> [WORK INSTRUCTIONS]:
A) List the usernames of everyone who posted in the corn-for-feed thread.
B) In the corn-for-feed thread, what does linn say makes shelled corn more digestible?
C) From the corn-for-feed thread, reproduce the passage that opens with the words containing "Soaking shelled corn" and closes with "is wasted regardless.".

> [EXTRACT]:
# Shelled or ear corn for feed?



## stifflej (Aug 11, 2008)

I am going to be growing some feeders, and the cost of regular pig feed from the feed mill is about $350 a ton. In the local sales paper, other farmers are selling ear corn for $100 a ton, and shelled corn for $200 a ton. Could I replace a ton of the feed mill feed with a ton of one of these to save money? I will have 10 to 12 feeders, so figure I will need about 5 ton of food, plus they will have pasture (not enough to live on, but some). Not planning on feeding all corn, but if I could save $150 to $250 by using corn for one of the tons, that would be great. What do you guys think? 

Thanks.


----------



## highlands (Jul 18, 2004)

A problem with corn and pigs is that it goes right through. The chickens who follow love this. The purpose of milling the corn and such is to make it more digestible. I know a pig farmer, not me fortunately, who bought a truck load of barley and learned the hard way.

I suspect you won't save any money avoiding the milling. But the chickens will be happy so it is a way to feed poultry. Unique. 

Cheers

-Walter
Sugar Mountain Farm
Pastured Pigs, Sheep & Kids
in the mountains of Vermont
Read about our on-farm butcher shop project:
http://SugarMtnFarm.com/butchershop
http://SugarMtnFarm.com/csa


----------



## linn (Jul 19, 2005)

Soaking shelled corn in water or surplus milk makes it more digestible.


----------



## RedneckPete (Aug 23, 2004)

As Walter said, if you have chickens, nothing is wasted regardless.

I have yet to find a corn plant growing in my pasture, and cannot recall ever having seen an intact grain of corn laying randomly on the ground, encased by pig dung or not. It's not beyond a pig to eat the corn out of it's own crap.

I think the difference in the price reflects the fact that you aren't paying for the cob with shelled corn. I don't know the nutrient value of the cobs, but I do know that when I throw the leftover cobs from the ears of corn I eat to my pigs, they don't last long. Could be because they taste like butter, salt and pepper.

> [DATA UNDER STUDY]:
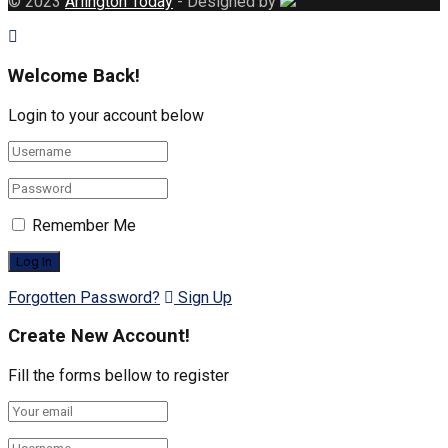
© 2023
Arlington Today
- Designed by
Welcome Back!
Login to your account below
Remember Me
Forgotten Password?
Sign Up
Create New Account!
Fill the forms bellow to register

> [RESPONSES TO THE TASKS]:
A) stifflej, highlands, linn, RedneckPete

B) Soaking it in water or surplus milk.

C)
Soaking shelled corn in water or surplus milk makes it more digestible.


----------



## RedneckPete (Aug 23, 2004)

As Walter said, if you have chickens, nothing is wasted regardless.